▶ [WHAT IS BEING ASKED]: Collect every line in the material below that contains the string "left", matching case.

▶ [ENTRIES PROVIDED]:
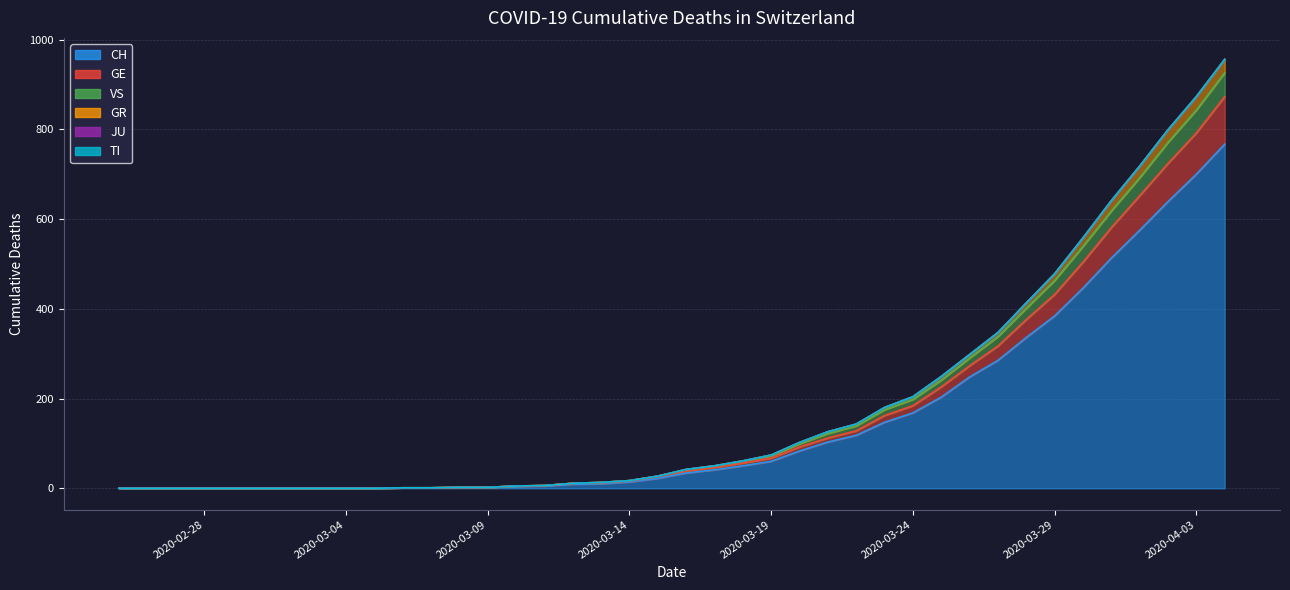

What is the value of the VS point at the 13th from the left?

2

* * *

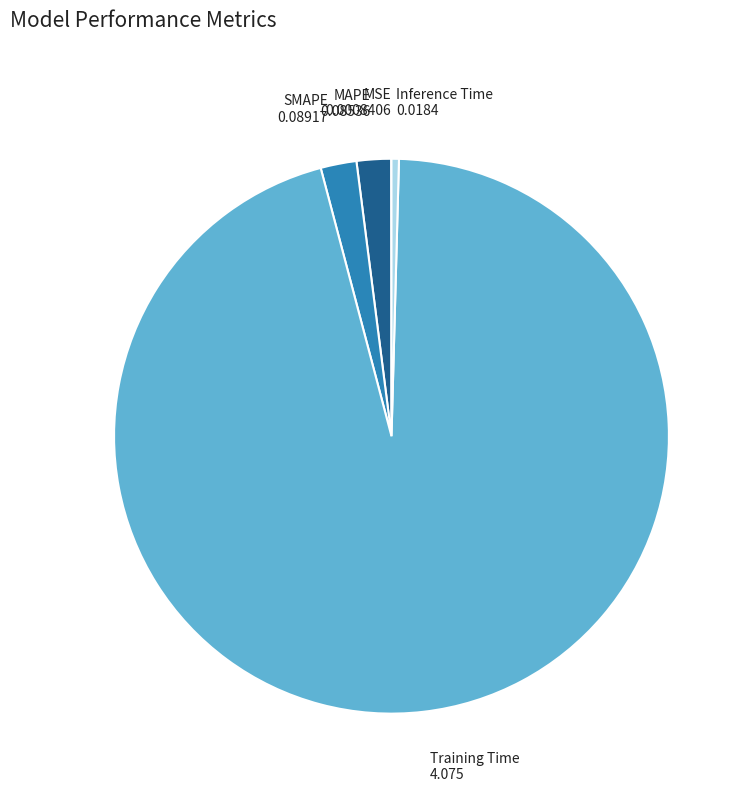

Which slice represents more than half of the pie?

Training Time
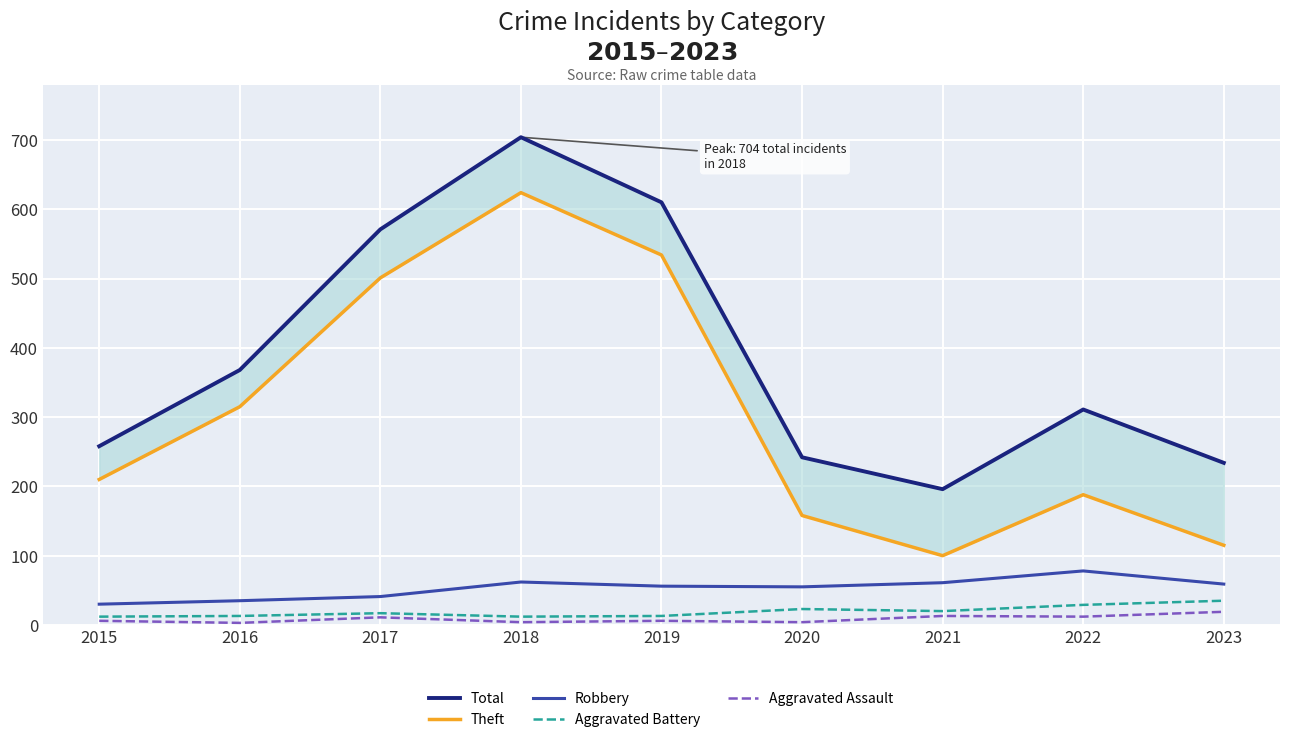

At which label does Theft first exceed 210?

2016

▶ [EXPECTED OUTPUT]:
What is the value of the VS point at the 13th from the left?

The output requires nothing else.